No damage was done, but it foreshadowed what was to come.

In Round 2 the Magpies conceded four-straight majors against Richmond in a game that finished as a five-goal apiece draw.

In Round 4 it was the Giants’ run of three majors after scores were level at halftime that probably decided the match.

In Round 5 Essendon converted a three-goal deficit into a five-goal buffer it never relinquished.

On Sunday the Eagles went on two game-changing blitzes.

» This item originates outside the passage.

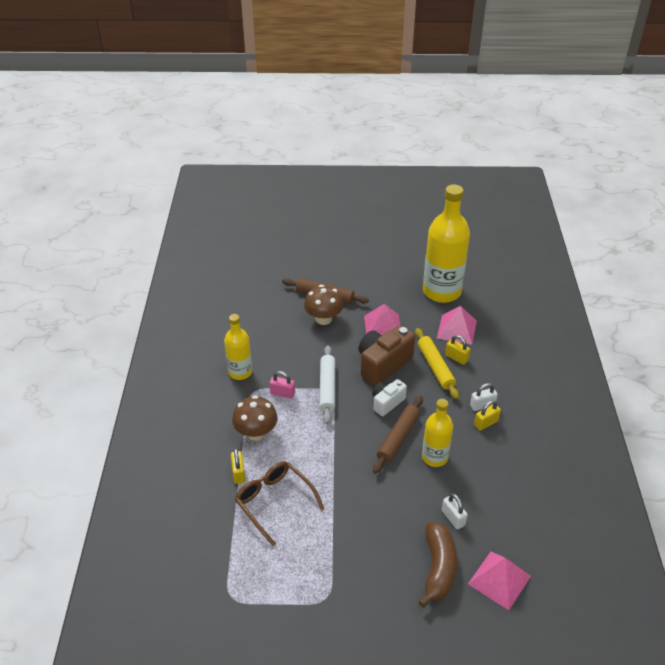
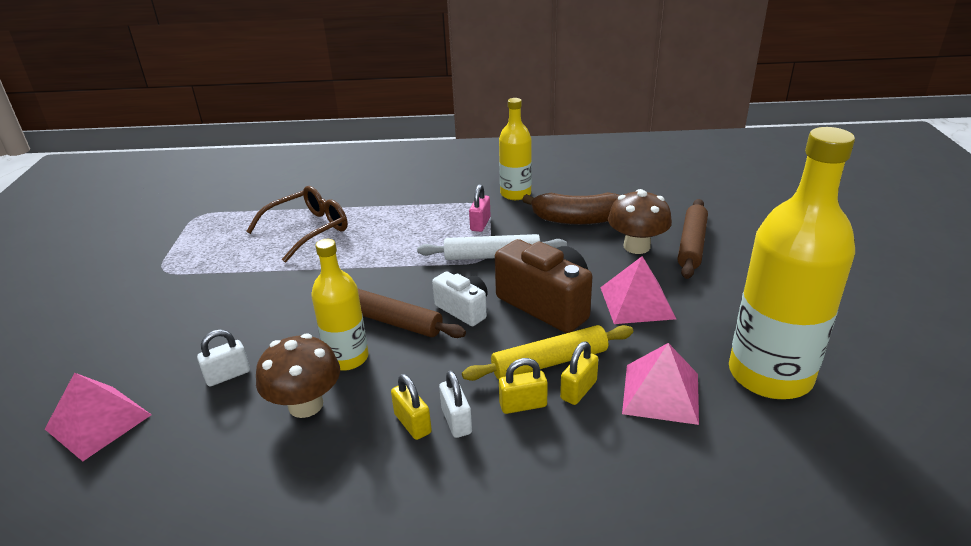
camera: 90 degrees right, 10 degrees down
(238, 473) = (356, 206): yellow padlock -> yellow padlock (523, 405)
(256, 433) = (414, 211): brown mushroom -> brown mushroom (305, 405)
(438, 568) = (153, 358): brown banana -> brown banana (577, 220)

A four-goal burst to get back in the game and then a 13-goal charge that finished in the record books as the most consecutive goals the Magpies have conceded since Champion Data started in 1999.

MAGPIE LAPSES

Consecutive goals conceded

Rd 8, 2020 v West Coast 13 - most Pies have conceded since Champion Data’s inception in 1999

Rd 8, 2020 v West Coast 4

Rd 5, 2020 v Essendon 8

Rd 4, 2020 v GWS Giants 3

Rd 2, 2020 v Richmond 4

Rd 1, 2020 v Western Bulldogs 3

PF, 2019 v GWS Giants 7

It would be no surprise if Longmuir writes “Magpie lapses” on the whiteboard this week because at some stage, most likely after quarter-time, they will give Fremantle a look.

There is no team that starts faster and then slams on the brakes as quickly as Collingwood, with a disproportionate 40.5 per cent of its scores coming in the first quarter.

Ironically, it’s not the defence to blame for the lapses. Essendon champion goalkicker Matthew Lloyd put it on the misfiring forwards.

“Your defence can only stand up for so long. You’ve got to put scoreboard pressure on,” Lloyd said.

Collingwood games average just 110.6 points, which is the fewest in the AFL and just below Fremantle’s 111.8 points.

It magnifies the importance of those lapses.

Port Adelaide and St Kilda have conceded runs of three or more goals five teams this year, only one less than Collingwood, but they are playing in games producing close to an extra two and four goals respectively.

The damage for those teams is diluted, whereas in Collingwood’s dour strangleholds landing a knockout blow is rarely far away.

6 Likes

anyone else notice the lumumba thing has been swept under the rug again?